The Night of the Hunter (1955)

Directed by Charles Laughton

I think it’s fair to say 1955’s The Night of the Hunter is one of the oddest films to ever come out of Hollywood. According to many, it’s also one of the greatest. This may be true; I’m not sure. But it’s definitely worth seeing a time or two to decide for yourself.

The Night of the Hunter is the one and only film directed by actor Charles Laughton (Mutiny on the Bounty, Witness for the Prosecution).

A kind of weird cross between noir and fantasy, it’s a movie he described as “a nightmarish sort of Mother Goose tale.”

That’s a pretty accurate description. A frightening film, it’s characterized by a fable-myth, fantastic quality.

Robert Mitchum as Harry Powell.

A desperate man, anxious to support his impoverished family, particularly his children, kills two people while stealing $10,000. He hides the money then makes his children swear to keep the location secret from everyone.

He’s then captured, tried and convicted. Sentenced to death, he meets a preacher while in prison, prior to his execution.

During their short time together, the preacher becomes aware of the man’s theft and that the money is hidden. But he doesn’t know where.

He does, however, know it has something to do with the man’s family. He leaves the prison then goes out seeking them and the money.

Billy Chapin as the boy, John Harper. The preacher’s presence looms over the children throughout the movie.

But he’s not a genuine preacher. He is evil; twisted and murderously misogynist. (And he’s portrayed brilliantly by Robert Mitchum.) On the fingers of each hand the words are printed, “love” and “hate” (one word on each hand).

It’s interesting how the film shows that part of his dysfunction is manifested through an angry, repressed sexuality that evokes an extreme Puritanism about sex.

As the movie progresses, he becomes increasingly threatening to the children, the older child of which has been skeptical of the him from the start.

Again interesting, the film seems to associate a healthy sexuality with innocence, such as in their mother’s initial relationship with the preacher and later with another young girl-woman, Ruby.

Shelley Winters as Willa Harper comes to a bad end.

In fact, the film appears to be about the corruption of innocence, or at least the attempt to do so.
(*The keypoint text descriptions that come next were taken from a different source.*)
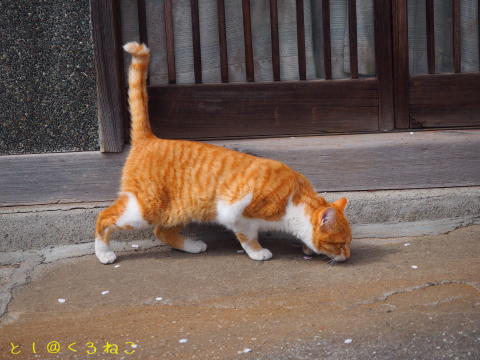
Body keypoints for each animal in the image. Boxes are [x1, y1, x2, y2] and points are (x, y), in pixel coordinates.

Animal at [94, 43, 350, 264]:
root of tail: (149, 138)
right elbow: (247, 236)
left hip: (179, 211)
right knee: (104, 218)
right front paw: (258, 252)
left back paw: (191, 246)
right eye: (340, 244)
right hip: (143, 209)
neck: (293, 199)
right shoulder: (235, 210)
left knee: (161, 232)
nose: (347, 256)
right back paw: (104, 253)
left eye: (348, 243)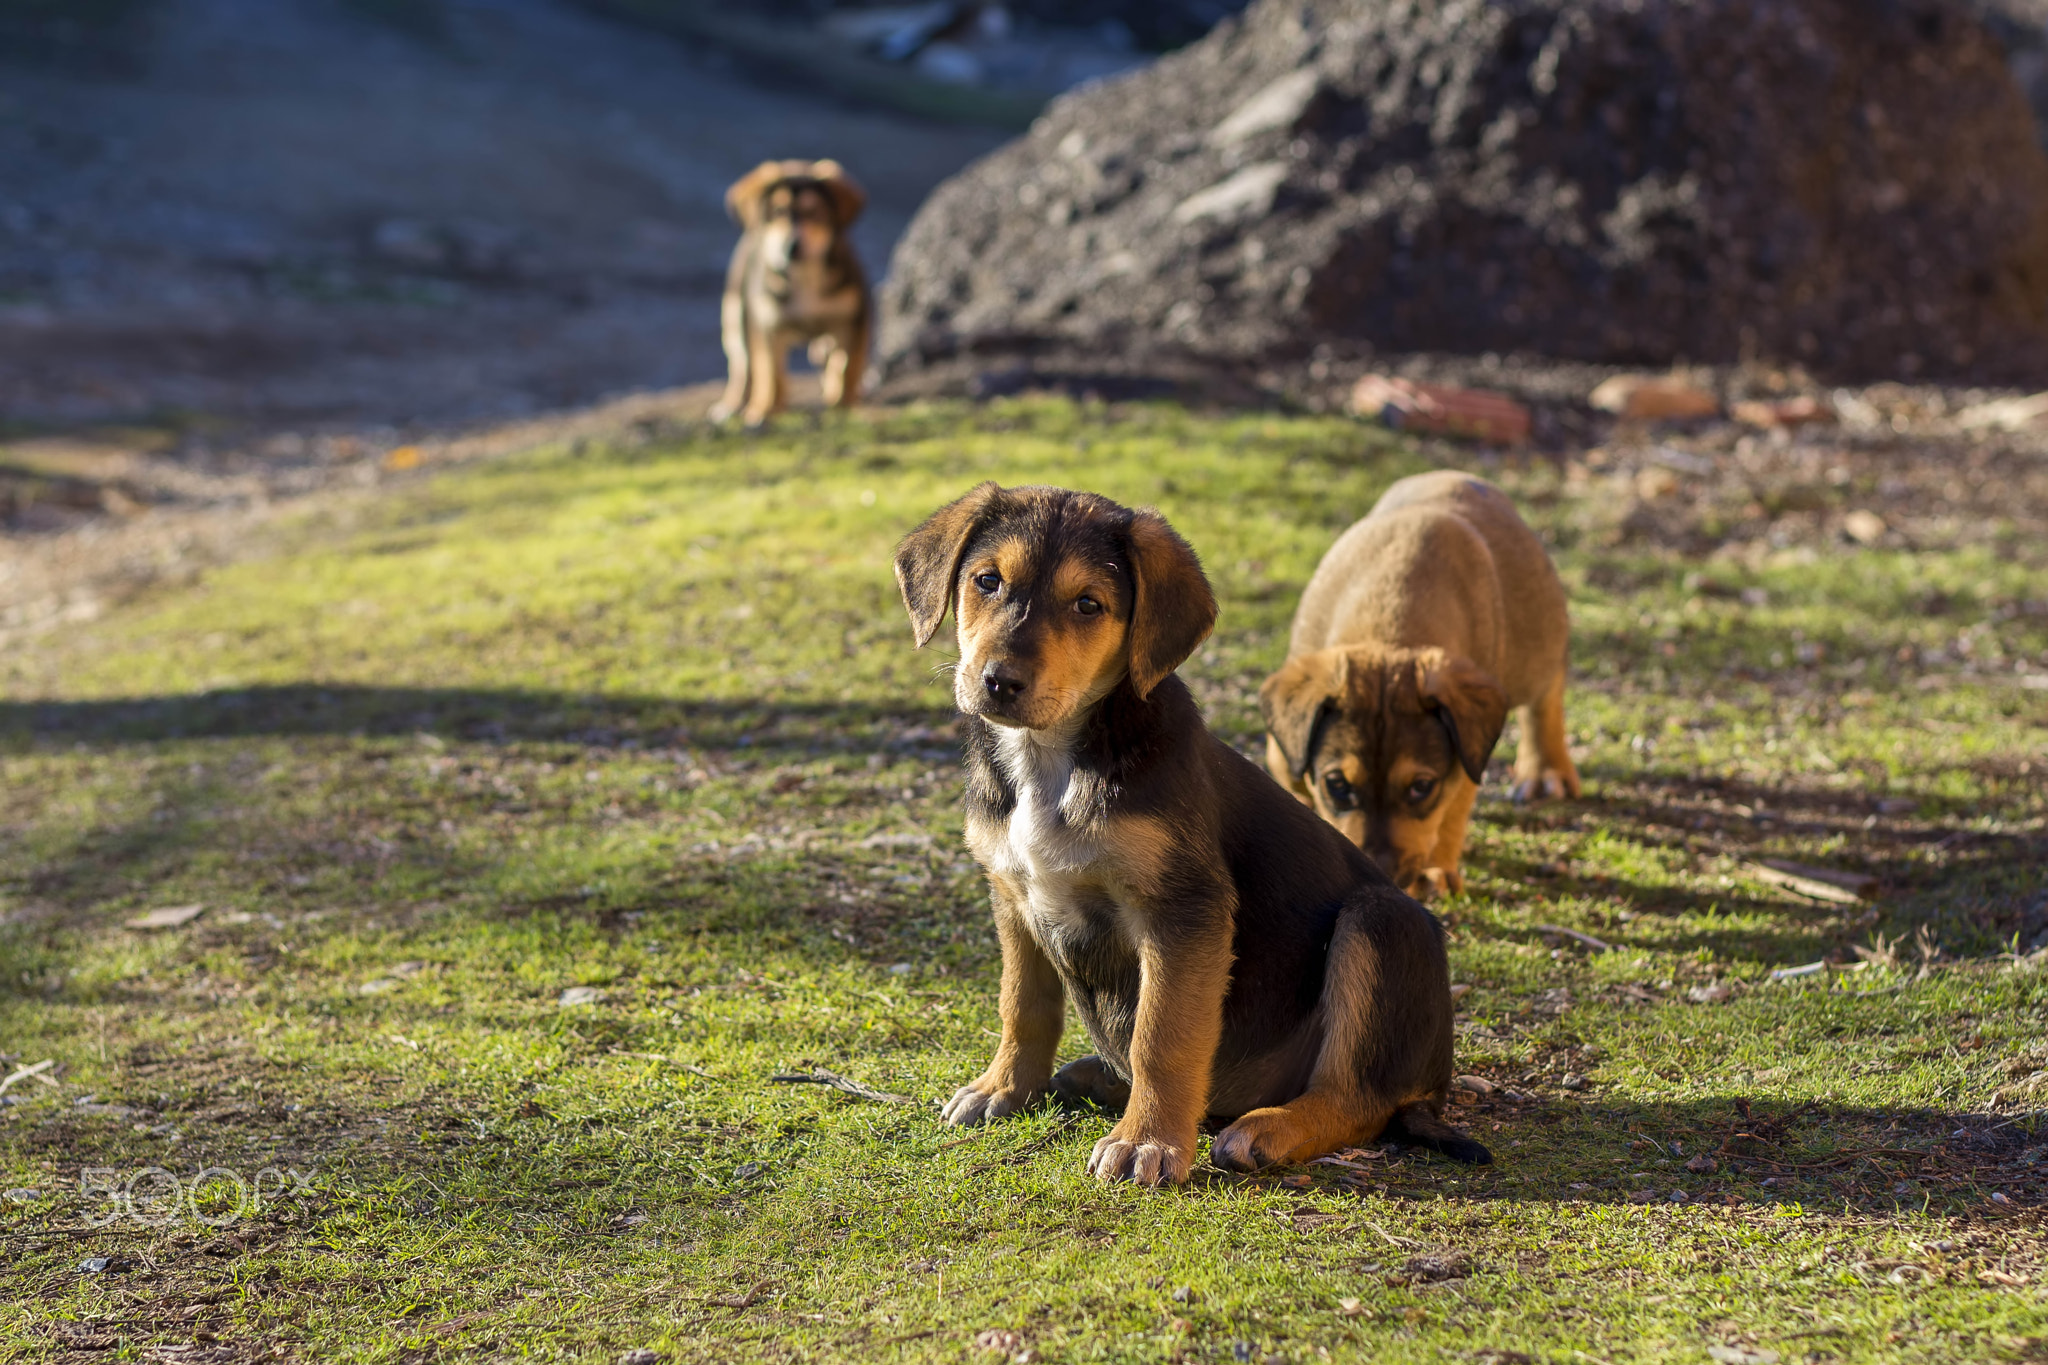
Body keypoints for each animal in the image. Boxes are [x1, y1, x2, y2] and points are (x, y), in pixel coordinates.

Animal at [708, 158, 868, 427]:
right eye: (777, 212)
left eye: (813, 212)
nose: (792, 246)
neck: (803, 279)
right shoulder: (767, 327)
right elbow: (771, 373)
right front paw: (764, 411)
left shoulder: (857, 319)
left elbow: (849, 366)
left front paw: (846, 405)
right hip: (734, 316)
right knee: (742, 366)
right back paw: (732, 405)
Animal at [897, 482, 1490, 1186]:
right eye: (986, 580)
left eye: (1088, 604)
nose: (999, 682)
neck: (1050, 762)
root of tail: (1434, 1085)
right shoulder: (1013, 896)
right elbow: (1023, 1005)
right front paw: (1004, 1088)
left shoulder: (1183, 912)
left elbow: (1163, 1036)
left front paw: (1147, 1141)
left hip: (1383, 925)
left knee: (1358, 1096)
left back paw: (1267, 1131)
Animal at [1261, 474, 1581, 900]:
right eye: (1337, 784)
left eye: (1421, 787)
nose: (1381, 875)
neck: (1389, 632)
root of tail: (1456, 475)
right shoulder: (1287, 744)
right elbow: (1290, 771)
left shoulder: (1464, 757)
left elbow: (1452, 809)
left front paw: (1434, 870)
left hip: (1538, 644)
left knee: (1547, 697)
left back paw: (1546, 769)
While the children embody this innocence it is by no means exclusive to them. Some of the adults (like the mother, or Ruby who is on the verge of womanhood) also have some of this innocence.

Despite its noir-ish storyline and look, the movie keeps weaving into the fantastic.

It has a bit of the look and feel of Cocteau’s Beauty and the Beast, 1946 (La belle et la bête), or Children of Paradise, 1945 (Les enfants du paradis), by Marcel Carné. It works as an allegory of good and evil.

Each time the story begins to take on a sense of realism of any sort, each time it begins following a traditional Hollywood film narrative approach, it swings back into this fantastic realm.

The children in their boat on the river.

For instance, there is the sequence when the children flee the preacher and set off in a boat on the river. Once on the river, the look alters to something more fantastic and starry, evoking the film’s strange opening.

This is also a movie about very strong, deliberately self-conscious imagery. From that strange, starry opening to the shots of the preacher’s tattooed hands to the river sequence with it’s shots of nature (i.e., frogs etc.) and to the shadowy shots of Mitchum in his hat, Laughton and cinematographer Stanley Cortez have carefully informed the movie with intriguing, meaningful shots.

While he only directed one movie, Charles Laughton made it a dandy. Is it one of the greatest American films ever made, as Roger Ebert says? I don’t know. But if it isn’t, it’s damn close.